EXERCISE: Transcribe, word for word and without additions, each line below from the one containing "cutting board: none [234,718,426,747]" through the one containing "jar: present [443,715,476,770]", both ends included.

ENTRIES PROVIDED:
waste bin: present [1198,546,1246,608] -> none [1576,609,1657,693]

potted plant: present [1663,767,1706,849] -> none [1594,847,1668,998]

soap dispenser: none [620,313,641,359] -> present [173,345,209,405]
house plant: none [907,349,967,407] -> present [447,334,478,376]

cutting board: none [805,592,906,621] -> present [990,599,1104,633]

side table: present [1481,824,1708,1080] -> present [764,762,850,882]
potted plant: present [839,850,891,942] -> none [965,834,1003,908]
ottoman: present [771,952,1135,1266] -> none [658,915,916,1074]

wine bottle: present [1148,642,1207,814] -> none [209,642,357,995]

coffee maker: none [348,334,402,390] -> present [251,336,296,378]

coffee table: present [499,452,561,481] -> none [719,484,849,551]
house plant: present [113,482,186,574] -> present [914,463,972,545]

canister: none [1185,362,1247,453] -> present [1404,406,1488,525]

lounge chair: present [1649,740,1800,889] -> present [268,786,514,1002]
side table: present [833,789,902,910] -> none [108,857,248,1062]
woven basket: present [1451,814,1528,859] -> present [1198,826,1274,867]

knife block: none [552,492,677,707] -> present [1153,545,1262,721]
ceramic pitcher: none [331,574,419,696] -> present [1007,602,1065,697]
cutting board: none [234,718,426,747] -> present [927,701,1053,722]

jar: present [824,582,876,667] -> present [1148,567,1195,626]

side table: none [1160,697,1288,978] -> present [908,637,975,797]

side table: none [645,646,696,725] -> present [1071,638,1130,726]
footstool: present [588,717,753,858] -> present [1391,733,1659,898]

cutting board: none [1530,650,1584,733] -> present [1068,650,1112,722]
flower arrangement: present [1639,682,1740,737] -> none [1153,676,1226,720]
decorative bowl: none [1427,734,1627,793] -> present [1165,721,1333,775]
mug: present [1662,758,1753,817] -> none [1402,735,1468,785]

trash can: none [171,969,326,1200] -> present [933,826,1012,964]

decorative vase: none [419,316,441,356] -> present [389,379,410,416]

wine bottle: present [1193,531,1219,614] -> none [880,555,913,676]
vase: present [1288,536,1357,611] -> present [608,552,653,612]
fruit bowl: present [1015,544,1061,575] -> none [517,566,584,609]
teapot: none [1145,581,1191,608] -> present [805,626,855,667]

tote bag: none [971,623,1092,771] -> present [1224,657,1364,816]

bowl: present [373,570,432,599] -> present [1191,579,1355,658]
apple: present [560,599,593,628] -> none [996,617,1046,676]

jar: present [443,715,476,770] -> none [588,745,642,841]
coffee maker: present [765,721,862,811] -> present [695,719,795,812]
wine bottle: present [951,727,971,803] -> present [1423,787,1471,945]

RESPONSE:
cutting board: none [234,718,426,747] -> present [927,701,1053,722]

jar: present [824,582,876,667] -> present [1148,567,1195,626]

side table: none [1160,697,1288,978] -> present [908,637,975,797]

side table: none [645,646,696,725] -> present [1071,638,1130,726]
footstool: present [588,717,753,858] -> present [1391,733,1659,898]

cutting board: none [1530,650,1584,733] -> present [1068,650,1112,722]
flower arrangement: present [1639,682,1740,737] -> none [1153,676,1226,720]
decorative bowl: none [1427,734,1627,793] -> present [1165,721,1333,775]
mug: present [1662,758,1753,817] -> none [1402,735,1468,785]

trash can: none [171,969,326,1200] -> present [933,826,1012,964]

decorative vase: none [419,316,441,356] -> present [389,379,410,416]

wine bottle: present [1193,531,1219,614] -> none [880,555,913,676]
vase: present [1288,536,1357,611] -> present [608,552,653,612]
fruit bowl: present [1015,544,1061,575] -> none [517,566,584,609]
teapot: none [1145,581,1191,608] -> present [805,626,855,667]

tote bag: none [971,623,1092,771] -> present [1224,657,1364,816]

bowl: present [373,570,432,599] -> present [1191,579,1355,658]
apple: present [560,599,593,628] -> none [996,617,1046,676]

jar: present [443,715,476,770] -> none [588,745,642,841]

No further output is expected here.